Kids on stage can get cloying and cute, but here the three youngsters are not just acting. The key role of his daughter, Jean Louise Finch — who only gets called that when in trouble — better known as Scout, is played with suitable feistiness and innocence by Molly Nugent, a Glen Allen fifth-grader who, despite her age, isn’t a newbie. Her stage brother, Jem, is played by Nick Dauley, a freshman at Thomas Dale’s Specialty Center for the Arts and a member of HATTheatre's HATTBox Players. He was recently seen as Georgie in HATTheatre’s Over the Tavern.Henry Boyle as the visiting Dill ( “I can read!”), a seventh grader, performed in SPARC’s 2011 30th Anniversary Gala at the Carpenter Theatre and as Sonny in Firehouse Theatre’s production of Cat on a Hot Tin Roof.
The Honorable Roger L. Gregory, a federal judge on the Fourth U.S. Circuit Court of Appeals, gives gravitas to his Reverend Sykes. He took on the role in Virginia Rep’s 2003 production ofMockingbird. Laine Satterfield, as Maudie Atkinson, has the part of being the Finch’s next-door neighbor who also addresses the audience to condense action. Frank Creasy does double duty as a poor farmer who pays his lawyer bill in turnips and firewood and later leads a mob of men to attack the jail, and as Judge Taylor in the trial. Dean Knight is a courtroom spectator, but also the mysterious Boo Radley.

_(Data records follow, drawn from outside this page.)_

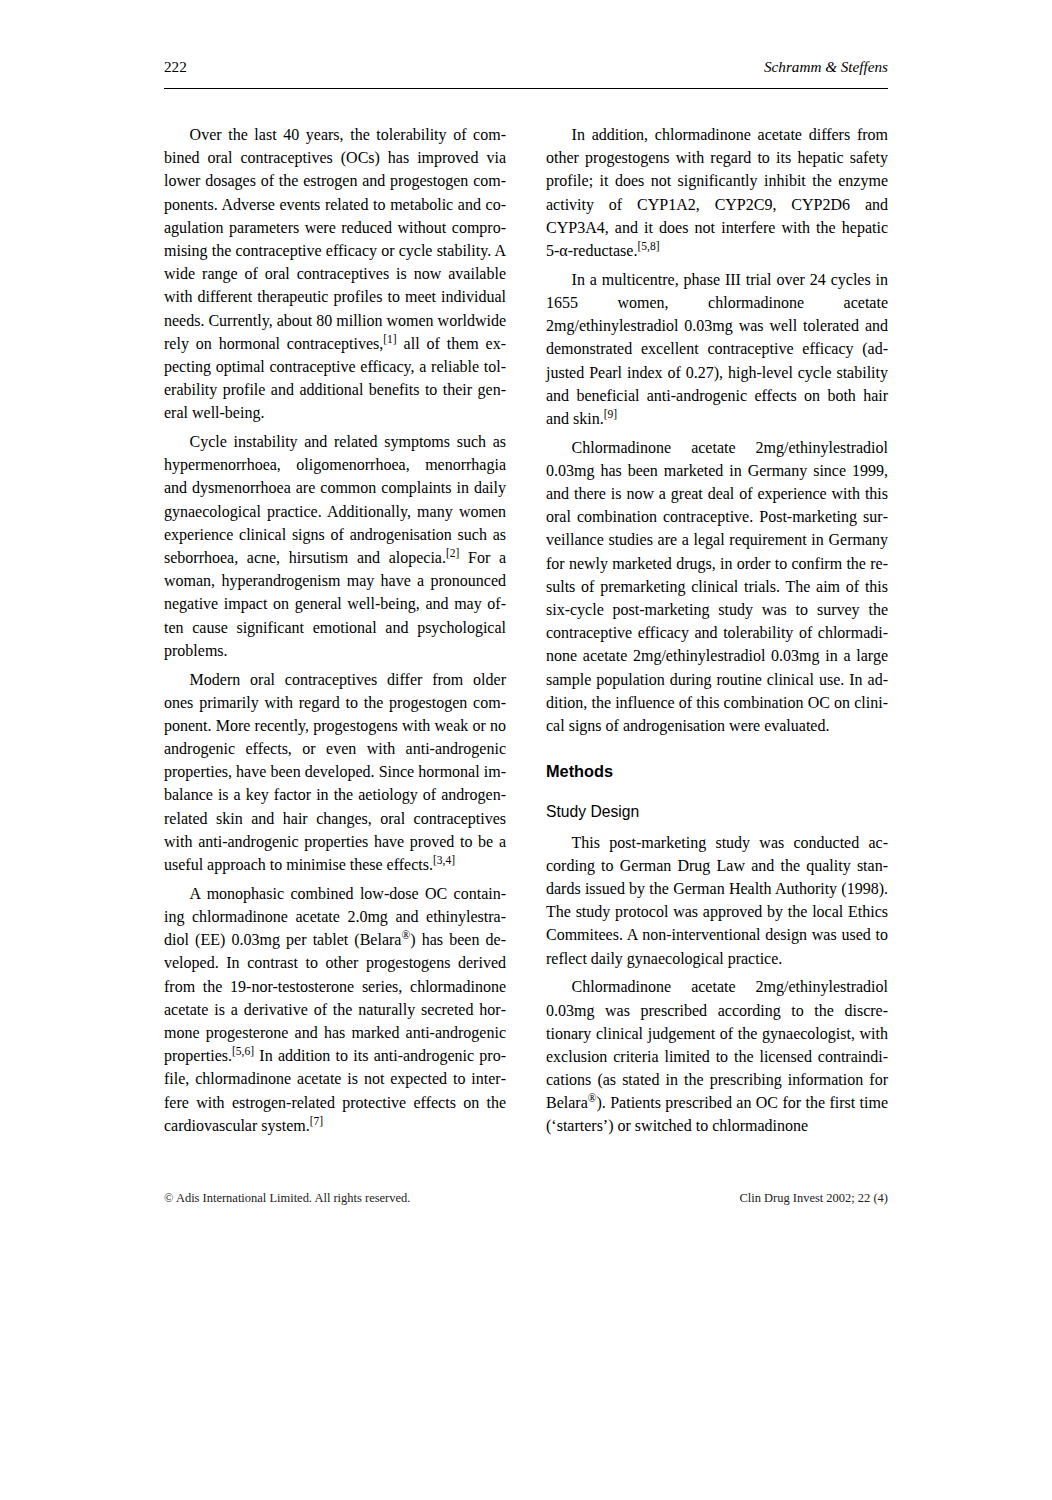222 Schramm & Steffens
Over the last 40 years, the tolerability of combined oral contraceptives (OCs) has improved via lower dosages of the estrogen and progestogen components. Adverse events related to metabolic and coagulation parameters were reduced without compromising the contraceptive efficacy or cycle stability. A wide range of oral contraceptives is now available with different therapeutic profiles to meet individual needs. Currently, about 80 million women worldwide rely on hormonal contraceptives,[1] all of them expecting optimal contraceptive efficacy, a reliable tolerability profile and additional benefits to their general well-being.
Cycle instability and related symptoms such as hypermenorrhoea, oligomenorrhoea, menorrhagia and dysmenorrhoea are common complaints in daily gynaecological practice. Additionally, many women experience clinical signs of androgenisation such as seborrhoea, acne, hirsutism and alopecia.[2] For a woman, hyperandrogenism may have a pronounced negative impact on general well-being, and may often cause significant emotional and psychological problems.
Modern oral contraceptives differ from older ones primarily with regard to the progestogen component. More recently, progestogens with weak or no androgenic effects, or even with anti-androgenic properties, have been developed. Since hormonal imbalance is a key factor in the aetiology of androgen-related skin and hair changes, oral contraceptives with anti-androgenic properties have proved to be a useful approach to minimise these effects.[3,4]
A monophasic combined low-dose OC containing chlormadinone acetate 2.0mg and ethinylestradiol (EE) 0.03mg per tablet (Belara®) has been developed. In contrast to other progestogens derived from the 19-nor-testosterone series, chlormadinone acetate is a derivative of the naturally secreted hormone progesterone and has marked anti-androgenic properties.[5,6] In addition to its anti-androgenic profile, chlormadinone acetate is not expected to interfere with estrogen-related protective effects on the cardiovascular system.[7]
In addition, chlormadinone acetate differs from other progestogens with regard to its hepatic safety profile; it does not significantly inhibit the enzyme activity of CYP1A2, CYP2C9, CYP2D6 and CYP3A4, and it does not interfere with the hepatic 5-α-reductase.[5,8]
In a multicentre, phase III trial over 24 cycles in 1655 women, chlormadinone acetate 2mg/ethinylestradiol 0.03mg was well tolerated and demonstrated excellent contraceptive efficacy (adjusted Pearl index of 0.27), high-level cycle stability and beneficial anti-androgenic effects on both hair and skin.[9]
Chlormadinone acetate 2mg/ethinylestradiol 0.03mg has been marketed in Germany since 1999, and there is now a great deal of experience with this oral combination contraceptive. Post-marketing surveillance studies are a legal requirement in Germany for newly marketed drugs, in order to confirm the results of premarketing clinical trials. The aim of this six-cycle post-marketing study was to survey the contraceptive efficacy and tolerability of chlormadinone acetate 2mg/ethinylestradiol 0.03mg in a large sample population during routine clinical use. In addition, the influence of this combination OC on clinical signs of androgenisation were evaluated.
Methods
Study Design
This post-marketing study was conducted according to German Drug Law and the quality standards issued by the German Health Authority (1998). The study protocol was approved by the local Ethics Commitees. A non-interventional design was used to reflect daily gynaecological practice.
Chlormadinone acetate 2mg/ethinylestradiol 0.03mg was prescribed according to the discretionary clinical judgement of the gynaecologist, with exclusion criteria limited to the licensed contraindications (as stated in the prescribing information for Belara®). Patients prescribed an OC for the first time (‘starters’) or switched to chlormadinone
© Adis International Limited. All rights reserved. Clin Drug Invest 2002; 22 (4)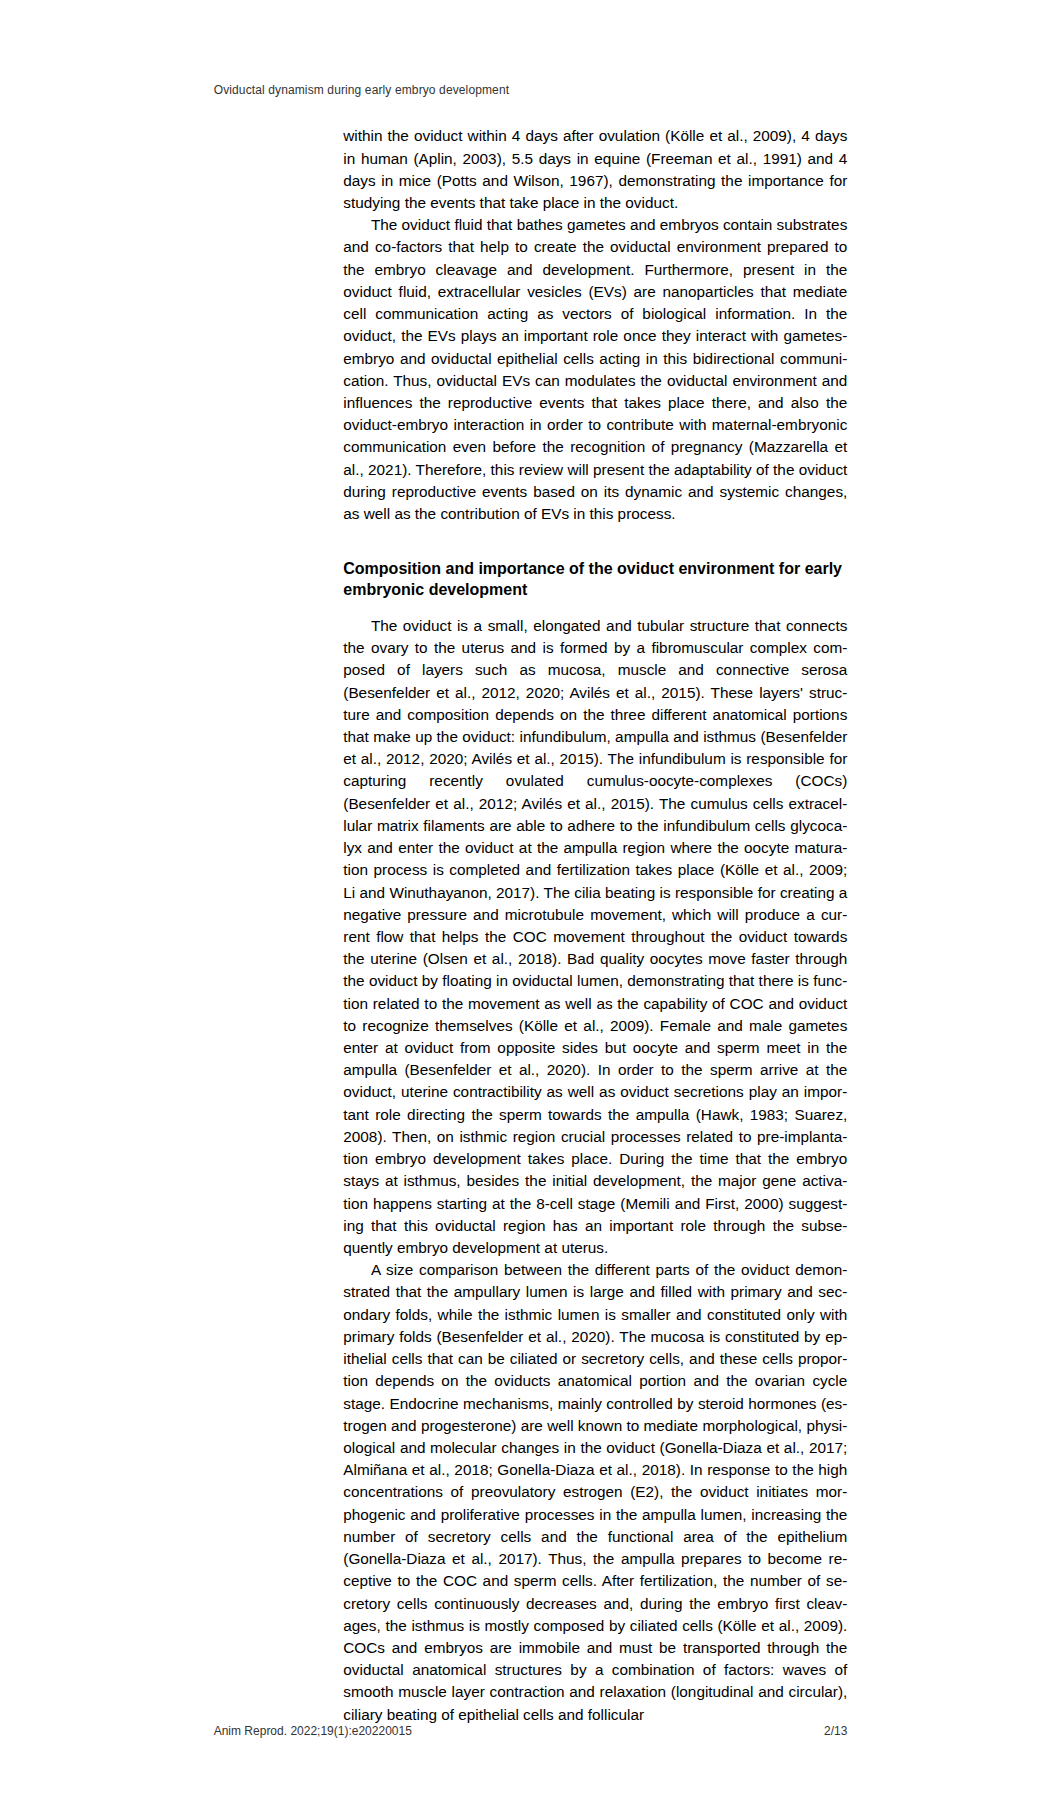Oviductal dynamism during early embryo development
within the oviduct within 4 days after ovulation (Kölle et al., 2009), 4 days in human (Aplin, 2003), 5.5 days in equine (Freeman et al., 1991) and 4 days in mice (Potts and Wilson, 1967), demonstrating the importance for studying the events that take place in the oviduct.
The oviduct fluid that bathes gametes and embryos contain substrates and co-factors that help to create the oviductal environment prepared to the embryo cleavage and development. Furthermore, present in the oviduct fluid, extracellular vesicles (EVs) are nanoparticles that mediate cell communication acting as vectors of biological information. In the oviduct, the EVs plays an important role once they interact with gametes-embryo and oviductal epithelial cells acting in this bidirectional communication. Thus, oviductal EVs can modulates the oviductal environment and influences the reproductive events that takes place there, and also the oviduct-embryo interaction in order to contribute with maternal-embryonic communication even before the recognition of pregnancy (Mazzarella et al., 2021). Therefore, this review will present the adaptability of the oviduct during reproductive events based on its dynamic and systemic changes, as well as the contribution of EVs in this process.
Composition and importance of the oviduct environment for early embryonic development
The oviduct is a small, elongated and tubular structure that connects the ovary to the uterus and is formed by a fibromuscular complex composed of layers such as mucosa, muscle and connective serosa (Besenfelder et al., 2012, 2020; Avilés et al., 2015). These layers' structure and composition depends on the three different anatomical portions that make up the oviduct: infundibulum, ampulla and isthmus (Besenfelder et al., 2012, 2020; Avilés et al., 2015). The infundibulum is responsible for capturing recently ovulated cumulus-oocyte-complexes (COCs) (Besenfelder et al., 2012; Avilés et al., 2015). The cumulus cells extracellular matrix filaments are able to adhere to the infundibulum cells glycocalyx and enter the oviduct at the ampulla region where the oocyte maturation process is completed and fertilization takes place (Kölle et al., 2009; Li and Winuthayanon, 2017). The cilia beating is responsible for creating a negative pressure and microtubule movement, which will produce a current flow that helps the COC movement throughout the oviduct towards the uterine (Olsen et al., 2018). Bad quality oocytes move faster through the oviduct by floating in oviductal lumen, demonstrating that there is function related to the movement as well as the capability of COC and oviduct to recognize themselves (Kölle et al., 2009). Female and male gametes enter at oviduct from opposite sides but oocyte and sperm meet in the ampulla (Besenfelder et al., 2020). In order to the sperm arrive at the oviduct, uterine contractibility as well as oviduct secretions play an important role directing the sperm towards the ampulla (Hawk, 1983; Suarez, 2008). Then, on isthmic region crucial processes related to pre-implantation embryo development takes place. During the time that the embryo stays at isthmus, besides the initial development, the major gene activation happens starting at the 8-cell stage (Memili and First, 2000) suggesting that this oviductal region has an important role through the subsequently embryo development at uterus.
A size comparison between the different parts of the oviduct demonstrated that the ampullary lumen is large and filled with primary and secondary folds, while the isthmic lumen is smaller and constituted only with primary folds (Besenfelder et al., 2020). The mucosa is constituted by epithelial cells that can be ciliated or secretory cells, and these cells proportion depends on the oviducts anatomical portion and the ovarian cycle stage. Endocrine mechanisms, mainly controlled by steroid hormones (estrogen and progesterone) are well known to mediate morphological, physiological and molecular changes in the oviduct (Gonella-Diaza et al., 2017; Almiñana et al., 2018; Gonella-Diaza et al., 2018). In response to the high concentrations of preovulatory estrogen (E2), the oviduct initiates morphogenic and proliferative processes in the ampulla lumen, increasing the number of secretory cells and the functional area of the epithelium (Gonella-Diaza et al., 2017). Thus, the ampulla prepares to become receptive to the COC and sperm cells. After fertilization, the number of secretory cells continuously decreases and, during the embryo first cleavages, the isthmus is mostly composed by ciliated cells (Kölle et al., 2009). COCs and embryos are immobile and must be transported through the oviductal anatomical structures by a combination of factors: waves of smooth muscle layer contraction and relaxation (longitudinal and circular), ciliary beating of epithelial cells and follicular
Anim Reprod. 2022;19(1):e20220015 2/13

In the Q & A that followed, Badham recounted how close the cast of the film version ofMockingbird became and that even afterward, she called Peck "Atticus." She’s traveled many places to be a part of the conversation engendered by Mockingbird’s enduring power. She was once invited to accompany a Russian production. How well would a period piece set in the U.S. South translate? As it turned out, the issues raised by Mockingbird — among them, race, class and family — are universal.
“Ignorance is the root of all evil,” Badham says. “Education is the key to freedom.”